Notwithstanding any contrary provision of this chapter, any attempt
by a supplier to terminate the dealer contract as a result of the
death of a dealer shall be delayed until there has been compliance
with the terms of this section or the 180-day period has expired, as
applicable.
   (d) Notwithstanding subdivision (c), if a supplier and dealer
executed an agreement concerning succession rights prior to the
dealer's death, and if the agreement is still in effect, the
agreement shall be observed even if it designated someone other than
the surviving spouse or heirs of the decedent as the successor.
   (e) A supplier may withhold consent to a transfer of an interest
in a dealership if, with due regard to regional market conditions and
distribution economies, the dealer's area of responsibility or trade
area does not afford sufficient sales potential to reasonably
support a dealer. In any dispute between a supplier and dealer under
this subdivision, the supplier shall bear the burden of proving that
the dealer's area of responsibility or trade area does not afford
sufficient sales potential to reasonably support a dealer.




22903.2.  (a) This section shall only apply to dealer contracts
between a single-line dealer and its single-line supplier.

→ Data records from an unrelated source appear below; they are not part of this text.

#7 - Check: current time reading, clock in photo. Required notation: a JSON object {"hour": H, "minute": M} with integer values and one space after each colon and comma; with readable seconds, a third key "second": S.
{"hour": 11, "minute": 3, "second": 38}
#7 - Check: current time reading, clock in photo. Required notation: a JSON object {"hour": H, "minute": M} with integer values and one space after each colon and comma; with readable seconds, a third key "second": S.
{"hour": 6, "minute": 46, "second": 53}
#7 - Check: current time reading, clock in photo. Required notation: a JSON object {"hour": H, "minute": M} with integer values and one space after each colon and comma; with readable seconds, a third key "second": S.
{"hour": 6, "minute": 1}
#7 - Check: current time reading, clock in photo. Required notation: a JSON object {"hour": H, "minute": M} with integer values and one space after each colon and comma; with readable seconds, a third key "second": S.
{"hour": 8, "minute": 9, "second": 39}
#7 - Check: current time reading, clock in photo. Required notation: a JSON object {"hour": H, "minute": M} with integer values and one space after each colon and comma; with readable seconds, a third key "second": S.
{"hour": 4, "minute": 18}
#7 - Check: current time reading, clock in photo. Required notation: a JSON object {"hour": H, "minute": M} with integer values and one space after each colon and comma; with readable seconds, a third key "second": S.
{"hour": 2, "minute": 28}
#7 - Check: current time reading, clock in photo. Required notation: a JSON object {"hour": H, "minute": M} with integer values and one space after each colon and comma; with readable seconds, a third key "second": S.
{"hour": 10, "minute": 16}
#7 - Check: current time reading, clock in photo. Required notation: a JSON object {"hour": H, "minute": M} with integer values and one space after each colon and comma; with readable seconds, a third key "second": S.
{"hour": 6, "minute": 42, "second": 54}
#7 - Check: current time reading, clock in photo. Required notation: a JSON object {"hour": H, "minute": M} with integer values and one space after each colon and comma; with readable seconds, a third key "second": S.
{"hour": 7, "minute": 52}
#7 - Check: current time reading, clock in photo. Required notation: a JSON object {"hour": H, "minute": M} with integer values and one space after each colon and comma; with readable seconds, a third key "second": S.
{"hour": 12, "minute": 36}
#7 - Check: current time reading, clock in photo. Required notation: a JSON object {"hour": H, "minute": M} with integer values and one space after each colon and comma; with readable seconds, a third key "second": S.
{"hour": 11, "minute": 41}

   (b) No supplier may terminate a dealer contract without good
cause. In addition to the definition in subdivision (l) of Section
22901, good cause exists whenever any one of the following is
applicable:
   (1) There has been a closeout or sale of 65 percent or more of the
dealer's assets related to the equipment business or there has been
a commencement of a dissolution or liquidation of the dealer.

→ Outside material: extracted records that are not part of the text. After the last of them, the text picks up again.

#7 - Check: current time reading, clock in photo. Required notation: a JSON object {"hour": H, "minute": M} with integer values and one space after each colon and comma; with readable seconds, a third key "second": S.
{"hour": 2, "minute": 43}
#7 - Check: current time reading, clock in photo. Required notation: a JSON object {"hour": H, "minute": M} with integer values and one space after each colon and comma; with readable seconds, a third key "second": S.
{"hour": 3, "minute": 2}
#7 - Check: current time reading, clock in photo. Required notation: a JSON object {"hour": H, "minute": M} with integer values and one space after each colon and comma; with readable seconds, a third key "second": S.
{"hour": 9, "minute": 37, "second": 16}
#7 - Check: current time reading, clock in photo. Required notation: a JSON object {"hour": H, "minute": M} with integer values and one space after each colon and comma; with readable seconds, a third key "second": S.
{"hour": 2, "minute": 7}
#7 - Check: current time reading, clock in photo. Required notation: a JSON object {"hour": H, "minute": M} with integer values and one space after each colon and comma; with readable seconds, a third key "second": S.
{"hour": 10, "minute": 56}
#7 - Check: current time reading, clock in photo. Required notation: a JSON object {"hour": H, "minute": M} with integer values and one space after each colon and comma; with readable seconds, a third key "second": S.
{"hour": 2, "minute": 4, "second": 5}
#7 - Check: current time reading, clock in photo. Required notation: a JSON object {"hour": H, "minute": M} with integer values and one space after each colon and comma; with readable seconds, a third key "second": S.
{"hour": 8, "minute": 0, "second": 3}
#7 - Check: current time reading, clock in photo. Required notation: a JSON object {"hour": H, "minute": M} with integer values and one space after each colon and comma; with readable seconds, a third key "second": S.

   (2) The dealer has changed its principal place of business or
added additional locations without prior approval of the supplier,
which shall not be unreasonably withheld.

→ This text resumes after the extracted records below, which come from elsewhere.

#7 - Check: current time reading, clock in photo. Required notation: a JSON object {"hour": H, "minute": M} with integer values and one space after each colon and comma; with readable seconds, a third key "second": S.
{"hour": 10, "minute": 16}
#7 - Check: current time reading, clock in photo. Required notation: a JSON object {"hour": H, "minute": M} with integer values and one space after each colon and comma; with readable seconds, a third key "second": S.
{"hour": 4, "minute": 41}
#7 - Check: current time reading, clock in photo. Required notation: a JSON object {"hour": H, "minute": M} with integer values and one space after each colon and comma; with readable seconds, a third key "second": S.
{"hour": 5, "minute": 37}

   (3) The dealer has materially defaulted under a chattel mortgage
or other security agreement between the dealer and the supplier, or
there has been a revocation or discontinuance of a guarantee of a
present or future obligation of the dealer to the supplier.
   (4) The dealer has failed to operate in the normal course of
business for seven consecutive days, without the consent of the
supplier, or has otherwise abandoned the business.
   (5) The dealer has pleaded guilty to or has been convicted of a
felony involving an act of moral turpitude.
   (6) The dealer has transferred an interest in the dealership, or a
person with a substantial interest in the ownership or control of
the dealership, including an individual, proprietor, partner or major
shareholder, has withdrawn from the dealership or died, or a
substantial reduction has occurred in the interest of a partner or
major shareholder in the dealership. However, good cause does not
exist if the supplier has consented to an action described in this
paragraph.
   (c) Except as otherwise provided in this subdivision, a supplier
shall provide a dealer with at least 90 days written notice of
termination. The notice shall state all reasons constituting good
cause for termination and shall state that the dealer has 60 days in
which to cure any claimed deficiency. If the deficiency is cured
within 60 days, the notice shall be void. Notwithstanding the
foregoing, if the good cause for termination is due to the dealer's
failure to meet or maintain the supplier's requirements for market
penetration, a reasonable period of time shall have existed where the
supplier has worked with the dealer to gain the desired market
share. The notice and right to cure provisions under this subdivision
shall not apply if the reason for termination is for any reason set
forth in subdivision (b).
   (d) If a dealer dies, a supplier shall have 90 days in which to
consider and make a determination on a request by a family member to
enter into a new dealer contract to operate the dealership. If the
supplier determines that the requesting family member is not
acceptable, the supplier shall provide the family member with a
written notice of its determination with the stated reasons for
rejection. This section does not entitle an heir, personal
representative, or family member to operate a dealership without
specific written consent of the supplier.
   (e) Notwithstanding subdivision (d), if a supplier and dealer have
previously executed an agreement concerning succession rights prior
to the dealer's death, and if that agreement is still in effect, the
agreement shall be observed even if it designated someone other than
the surviving spouse or heirs of the decedent as the successor.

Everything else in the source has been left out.